**TASK REQUIREMENTS:** Pictures stay out of the output. Return exactly the lines below from the one with "サーバーサイドのimagem" down to the one with "### Monitoring", both included, and nothing more.

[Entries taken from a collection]
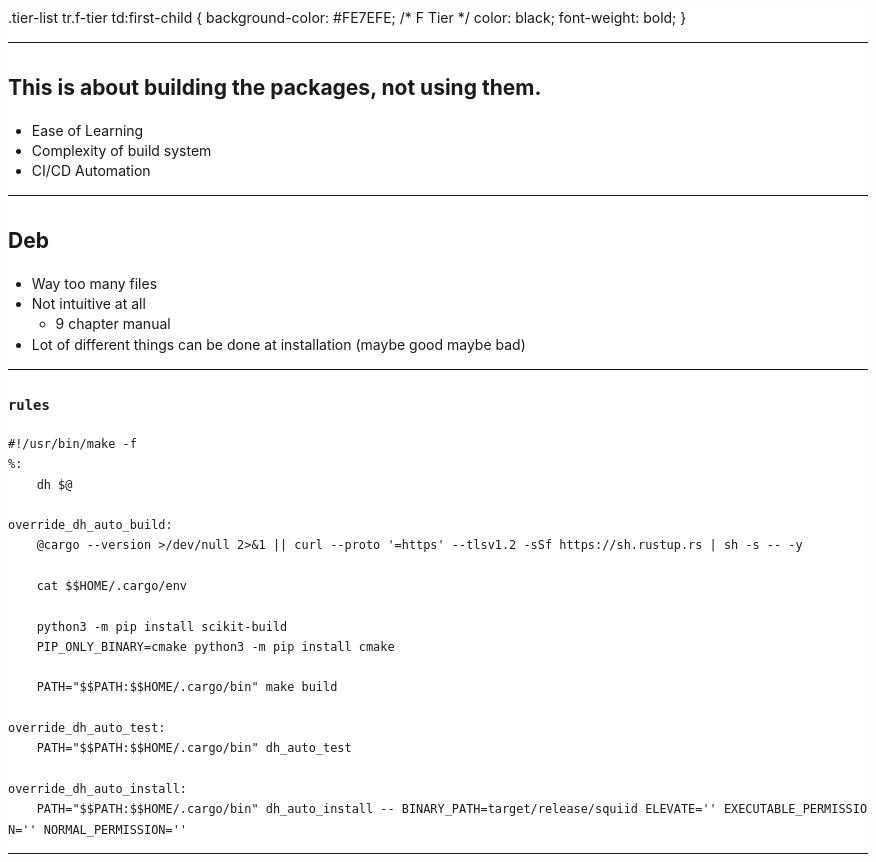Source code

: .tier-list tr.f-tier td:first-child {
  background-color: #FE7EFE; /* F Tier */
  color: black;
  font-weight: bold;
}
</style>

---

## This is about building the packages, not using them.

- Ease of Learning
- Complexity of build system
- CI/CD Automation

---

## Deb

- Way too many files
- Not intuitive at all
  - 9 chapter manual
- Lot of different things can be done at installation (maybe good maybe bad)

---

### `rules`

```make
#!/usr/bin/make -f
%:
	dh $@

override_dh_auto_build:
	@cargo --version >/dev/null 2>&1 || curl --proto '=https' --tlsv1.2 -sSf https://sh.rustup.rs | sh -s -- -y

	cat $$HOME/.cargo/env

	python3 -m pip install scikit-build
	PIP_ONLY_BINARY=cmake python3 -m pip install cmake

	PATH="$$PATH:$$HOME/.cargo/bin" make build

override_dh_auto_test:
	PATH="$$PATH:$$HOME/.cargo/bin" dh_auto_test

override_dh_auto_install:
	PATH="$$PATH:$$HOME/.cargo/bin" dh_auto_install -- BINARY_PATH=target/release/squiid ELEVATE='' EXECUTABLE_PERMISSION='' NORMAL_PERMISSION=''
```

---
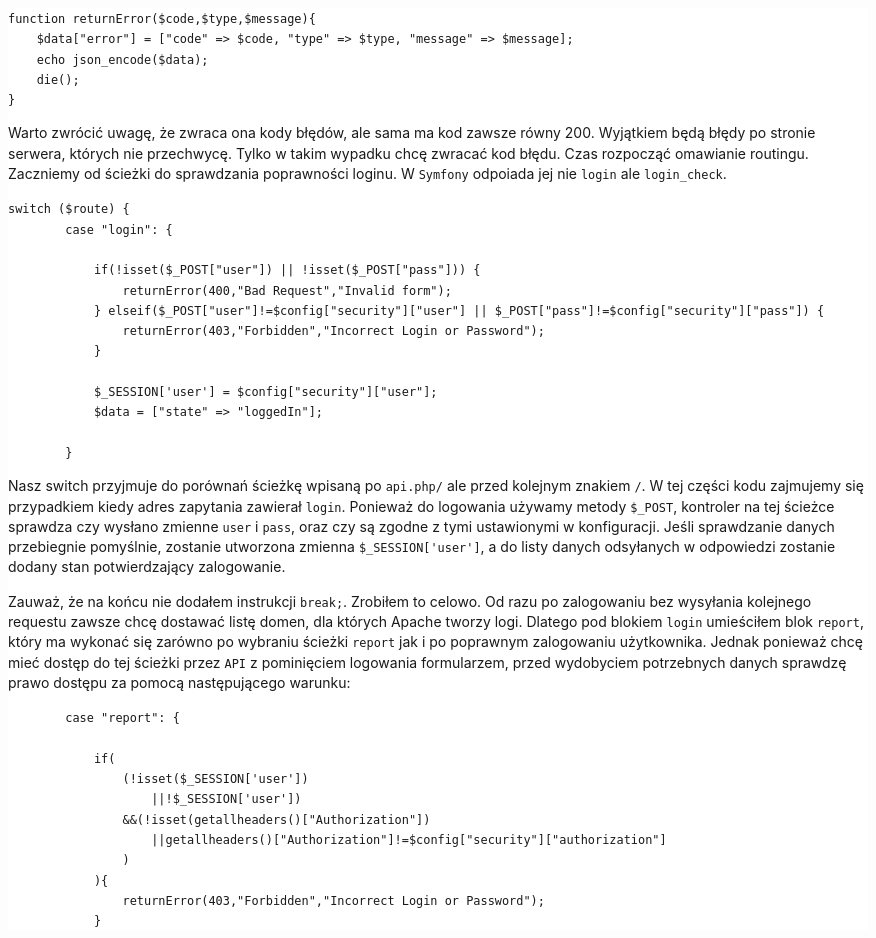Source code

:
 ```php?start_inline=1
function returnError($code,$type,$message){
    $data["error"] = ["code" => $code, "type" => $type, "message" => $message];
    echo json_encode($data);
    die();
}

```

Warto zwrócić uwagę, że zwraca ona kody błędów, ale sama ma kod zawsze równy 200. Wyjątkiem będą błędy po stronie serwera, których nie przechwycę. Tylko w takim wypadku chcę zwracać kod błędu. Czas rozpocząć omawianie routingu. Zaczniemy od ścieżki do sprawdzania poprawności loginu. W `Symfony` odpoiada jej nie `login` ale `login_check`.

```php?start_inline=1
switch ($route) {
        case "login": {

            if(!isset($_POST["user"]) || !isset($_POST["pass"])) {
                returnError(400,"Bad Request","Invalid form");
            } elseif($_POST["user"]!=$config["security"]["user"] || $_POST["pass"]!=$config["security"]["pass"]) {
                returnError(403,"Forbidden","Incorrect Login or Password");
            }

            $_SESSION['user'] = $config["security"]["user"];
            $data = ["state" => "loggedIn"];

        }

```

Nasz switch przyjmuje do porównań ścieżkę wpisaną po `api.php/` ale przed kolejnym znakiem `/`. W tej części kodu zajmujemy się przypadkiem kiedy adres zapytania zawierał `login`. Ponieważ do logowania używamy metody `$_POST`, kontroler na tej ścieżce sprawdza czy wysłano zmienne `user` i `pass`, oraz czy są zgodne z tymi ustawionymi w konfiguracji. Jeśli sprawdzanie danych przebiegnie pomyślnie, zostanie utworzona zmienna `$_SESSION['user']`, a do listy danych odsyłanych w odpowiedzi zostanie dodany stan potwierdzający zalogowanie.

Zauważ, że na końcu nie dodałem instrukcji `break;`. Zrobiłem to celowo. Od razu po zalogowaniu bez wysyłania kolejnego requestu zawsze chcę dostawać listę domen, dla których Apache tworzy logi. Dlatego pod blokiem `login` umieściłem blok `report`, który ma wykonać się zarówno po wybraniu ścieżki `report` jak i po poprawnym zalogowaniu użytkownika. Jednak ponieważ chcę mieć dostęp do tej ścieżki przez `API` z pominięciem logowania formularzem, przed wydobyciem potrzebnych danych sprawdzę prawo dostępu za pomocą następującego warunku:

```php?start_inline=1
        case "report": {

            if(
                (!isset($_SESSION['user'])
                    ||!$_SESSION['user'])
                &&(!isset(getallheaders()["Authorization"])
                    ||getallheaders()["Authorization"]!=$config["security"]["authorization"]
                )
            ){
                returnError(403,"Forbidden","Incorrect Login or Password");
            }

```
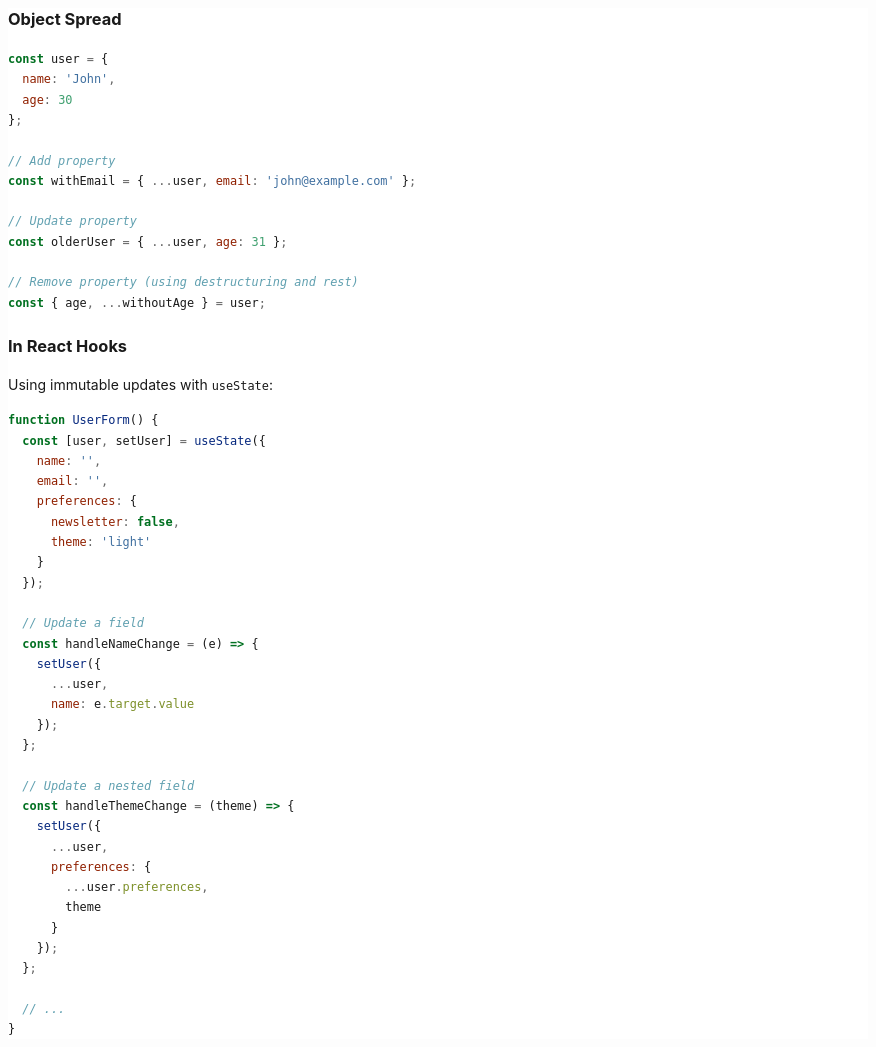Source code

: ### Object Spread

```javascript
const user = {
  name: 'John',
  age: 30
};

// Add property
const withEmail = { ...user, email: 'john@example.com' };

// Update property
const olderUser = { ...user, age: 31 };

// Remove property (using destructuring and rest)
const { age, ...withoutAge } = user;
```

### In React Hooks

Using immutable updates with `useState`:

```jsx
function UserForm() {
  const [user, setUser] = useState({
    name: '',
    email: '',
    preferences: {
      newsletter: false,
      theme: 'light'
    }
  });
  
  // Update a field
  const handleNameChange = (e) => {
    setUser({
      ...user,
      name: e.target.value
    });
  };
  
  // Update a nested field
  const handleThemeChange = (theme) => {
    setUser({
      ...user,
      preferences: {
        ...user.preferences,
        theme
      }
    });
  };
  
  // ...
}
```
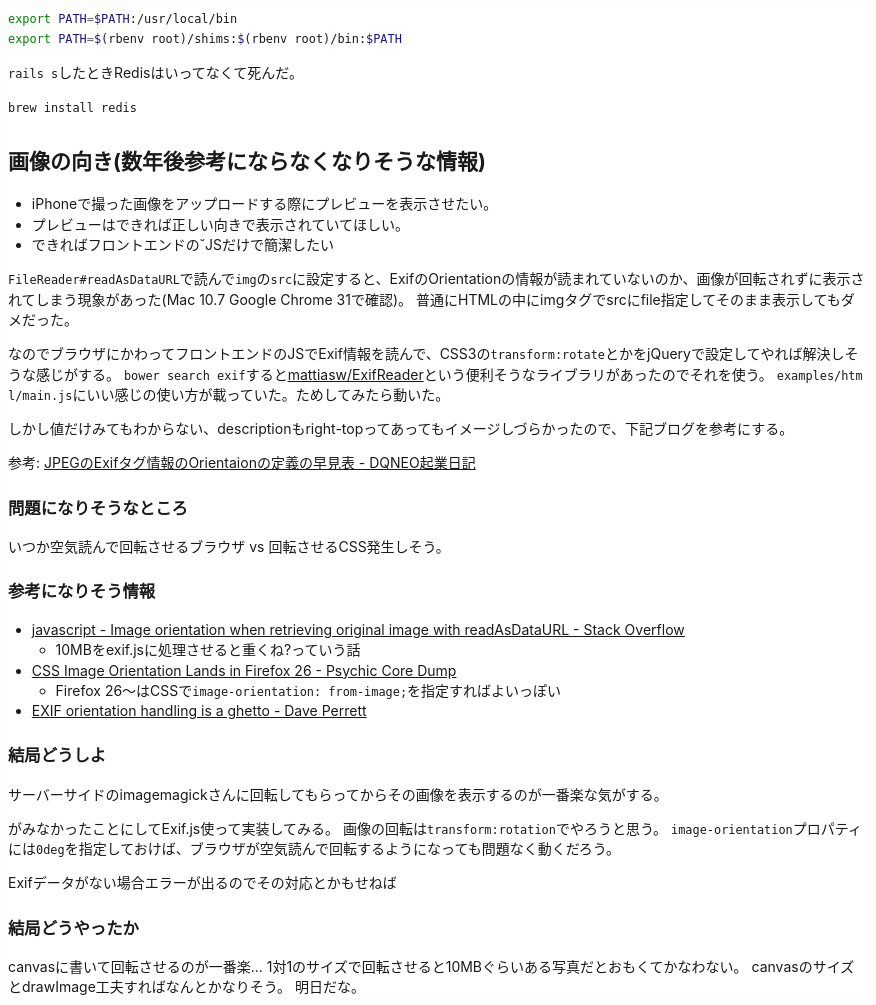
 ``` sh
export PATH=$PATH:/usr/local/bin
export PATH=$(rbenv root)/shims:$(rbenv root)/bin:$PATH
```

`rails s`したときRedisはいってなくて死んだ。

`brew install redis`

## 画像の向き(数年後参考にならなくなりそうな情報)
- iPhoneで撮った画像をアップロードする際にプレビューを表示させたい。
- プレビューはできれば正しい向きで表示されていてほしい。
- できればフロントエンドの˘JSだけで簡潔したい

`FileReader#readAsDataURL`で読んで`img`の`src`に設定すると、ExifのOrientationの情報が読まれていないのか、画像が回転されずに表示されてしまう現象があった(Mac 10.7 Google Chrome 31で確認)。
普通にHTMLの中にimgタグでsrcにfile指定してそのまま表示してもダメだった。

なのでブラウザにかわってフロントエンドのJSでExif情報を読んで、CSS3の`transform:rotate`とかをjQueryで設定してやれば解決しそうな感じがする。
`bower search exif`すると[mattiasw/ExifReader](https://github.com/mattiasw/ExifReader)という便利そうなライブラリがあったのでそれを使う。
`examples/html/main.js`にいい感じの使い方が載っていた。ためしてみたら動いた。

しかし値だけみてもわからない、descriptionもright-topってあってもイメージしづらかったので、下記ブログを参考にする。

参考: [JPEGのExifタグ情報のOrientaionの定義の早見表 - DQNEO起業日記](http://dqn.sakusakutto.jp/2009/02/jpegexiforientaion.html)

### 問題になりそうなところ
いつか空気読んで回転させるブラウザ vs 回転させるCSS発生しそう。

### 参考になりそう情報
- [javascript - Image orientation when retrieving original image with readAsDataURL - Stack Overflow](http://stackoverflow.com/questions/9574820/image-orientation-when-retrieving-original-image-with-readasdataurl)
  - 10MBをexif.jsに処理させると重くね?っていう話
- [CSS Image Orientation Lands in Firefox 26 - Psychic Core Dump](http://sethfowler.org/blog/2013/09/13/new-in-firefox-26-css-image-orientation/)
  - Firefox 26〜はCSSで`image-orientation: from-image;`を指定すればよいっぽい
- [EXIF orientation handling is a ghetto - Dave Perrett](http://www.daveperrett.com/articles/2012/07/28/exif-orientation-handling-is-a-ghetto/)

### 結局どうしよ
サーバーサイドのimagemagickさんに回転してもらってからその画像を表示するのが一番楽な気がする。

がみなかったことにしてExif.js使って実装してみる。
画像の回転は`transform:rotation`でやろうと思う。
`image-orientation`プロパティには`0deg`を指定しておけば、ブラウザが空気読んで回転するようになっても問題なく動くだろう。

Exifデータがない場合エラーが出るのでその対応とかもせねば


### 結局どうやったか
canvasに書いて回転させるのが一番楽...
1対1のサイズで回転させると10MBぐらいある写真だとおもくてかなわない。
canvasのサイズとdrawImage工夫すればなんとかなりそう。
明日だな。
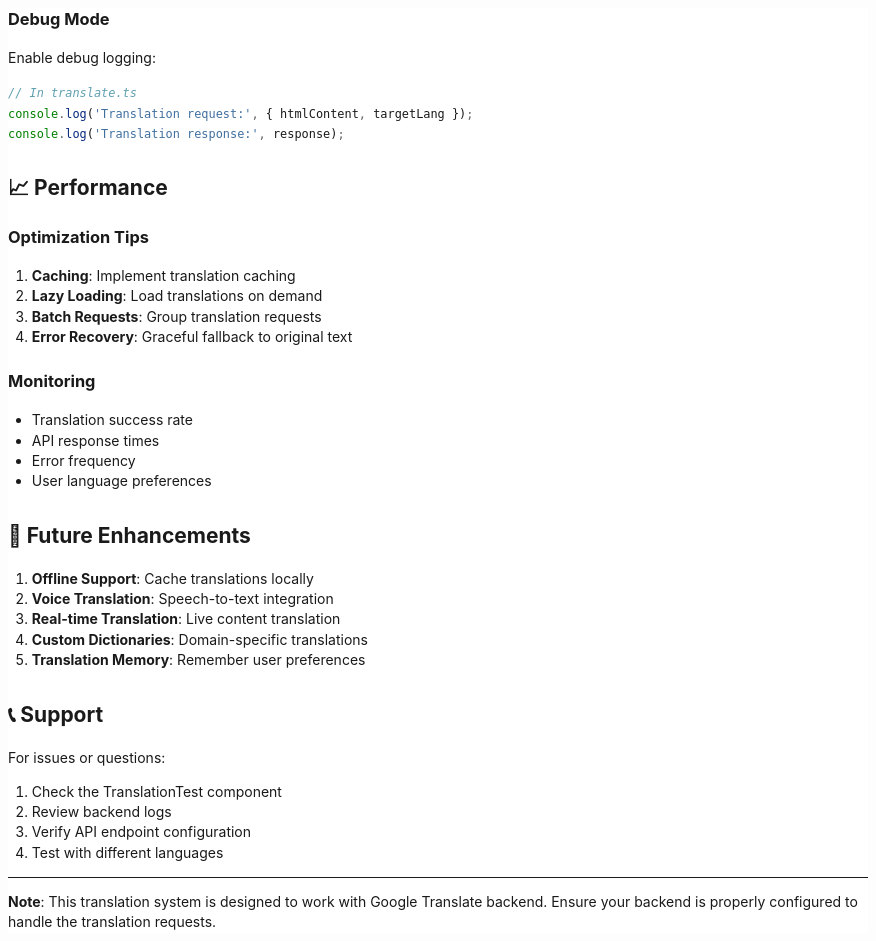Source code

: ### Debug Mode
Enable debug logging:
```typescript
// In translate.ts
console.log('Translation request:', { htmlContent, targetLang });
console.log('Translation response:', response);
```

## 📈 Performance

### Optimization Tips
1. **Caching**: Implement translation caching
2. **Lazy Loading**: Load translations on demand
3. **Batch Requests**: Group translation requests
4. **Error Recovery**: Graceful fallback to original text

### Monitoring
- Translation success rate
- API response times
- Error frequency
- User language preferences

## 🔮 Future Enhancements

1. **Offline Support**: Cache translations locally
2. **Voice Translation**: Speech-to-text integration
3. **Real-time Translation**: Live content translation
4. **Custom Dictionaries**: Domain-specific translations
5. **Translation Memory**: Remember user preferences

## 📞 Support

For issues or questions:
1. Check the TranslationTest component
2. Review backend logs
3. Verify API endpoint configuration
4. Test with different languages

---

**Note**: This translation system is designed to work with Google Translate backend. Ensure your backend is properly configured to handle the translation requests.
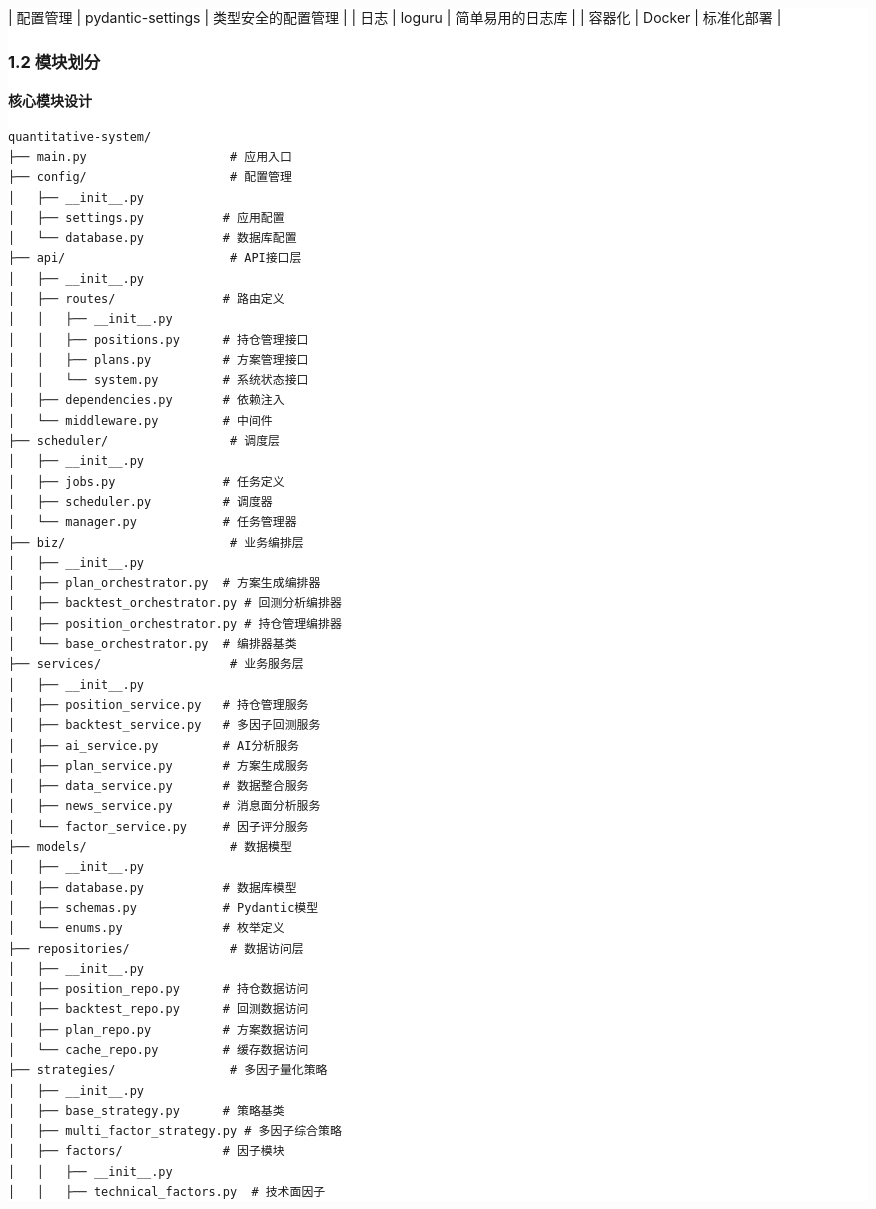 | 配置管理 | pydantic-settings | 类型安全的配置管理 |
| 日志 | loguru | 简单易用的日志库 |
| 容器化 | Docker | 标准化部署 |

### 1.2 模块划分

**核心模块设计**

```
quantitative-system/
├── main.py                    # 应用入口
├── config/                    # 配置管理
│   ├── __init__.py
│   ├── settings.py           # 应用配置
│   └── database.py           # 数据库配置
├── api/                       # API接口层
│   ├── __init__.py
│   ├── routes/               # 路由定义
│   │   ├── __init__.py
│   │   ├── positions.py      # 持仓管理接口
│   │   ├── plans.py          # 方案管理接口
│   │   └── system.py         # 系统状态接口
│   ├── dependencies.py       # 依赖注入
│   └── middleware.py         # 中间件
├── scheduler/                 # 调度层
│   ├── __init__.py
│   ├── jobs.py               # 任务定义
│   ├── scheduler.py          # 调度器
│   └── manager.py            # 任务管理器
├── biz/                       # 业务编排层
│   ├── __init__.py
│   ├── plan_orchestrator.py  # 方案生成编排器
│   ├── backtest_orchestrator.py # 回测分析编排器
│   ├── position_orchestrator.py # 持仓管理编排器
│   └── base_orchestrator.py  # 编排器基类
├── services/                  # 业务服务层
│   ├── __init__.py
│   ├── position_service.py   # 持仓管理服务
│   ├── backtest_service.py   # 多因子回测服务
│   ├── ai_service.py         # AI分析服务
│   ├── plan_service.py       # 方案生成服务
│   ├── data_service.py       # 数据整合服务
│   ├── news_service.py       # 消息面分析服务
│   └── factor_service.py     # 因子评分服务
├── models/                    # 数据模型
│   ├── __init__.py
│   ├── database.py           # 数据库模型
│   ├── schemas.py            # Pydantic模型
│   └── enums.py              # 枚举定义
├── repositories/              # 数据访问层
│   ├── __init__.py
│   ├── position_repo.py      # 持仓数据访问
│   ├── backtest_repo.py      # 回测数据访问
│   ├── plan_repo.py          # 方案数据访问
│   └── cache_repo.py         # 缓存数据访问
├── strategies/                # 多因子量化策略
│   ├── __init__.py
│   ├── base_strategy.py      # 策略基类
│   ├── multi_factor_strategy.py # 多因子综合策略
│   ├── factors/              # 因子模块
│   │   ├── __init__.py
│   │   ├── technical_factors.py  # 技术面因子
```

**THE COMPLETED TASK:**
サーバーサイドのimagemagickさんに回転してもらってからその画像を表示するのが一番楽な気がする。

がみなかったことにしてExif.js使って実装してみる。
画像の回転は`transform:rotation`でやろうと思う。
`image-orientation`プロパティには`0deg`を指定しておけば、ブラウザが空気読んで回転するようになっても問題なく動くだろう。

Exifデータがない場合エラーが出るのでその対応とかもせねば


### 結局どうやったか
canvasに書いて回転させるのが一番楽...
1対1のサイズで回転させると10MBぐらいある写真だとおもくてかなわない。
canvasのサイズとdrawImage工夫すればなんとかなりそう。
明日だな。
Source code

: ### Debug Mode
Enable debug logging:
```typescript
// In translate.ts
console.log('Translation request:', { htmlContent, targetLang });
console.log('Translation response:', response);
```

## 📈 Performance

### Optimization Tips
1. **Caching**: Implement translation caching
2. **Lazy Loading**: Load translations on demand
3. **Batch Requests**: Group translation requests
4. **Error Recovery**: Graceful fallback to original text

### Monitoring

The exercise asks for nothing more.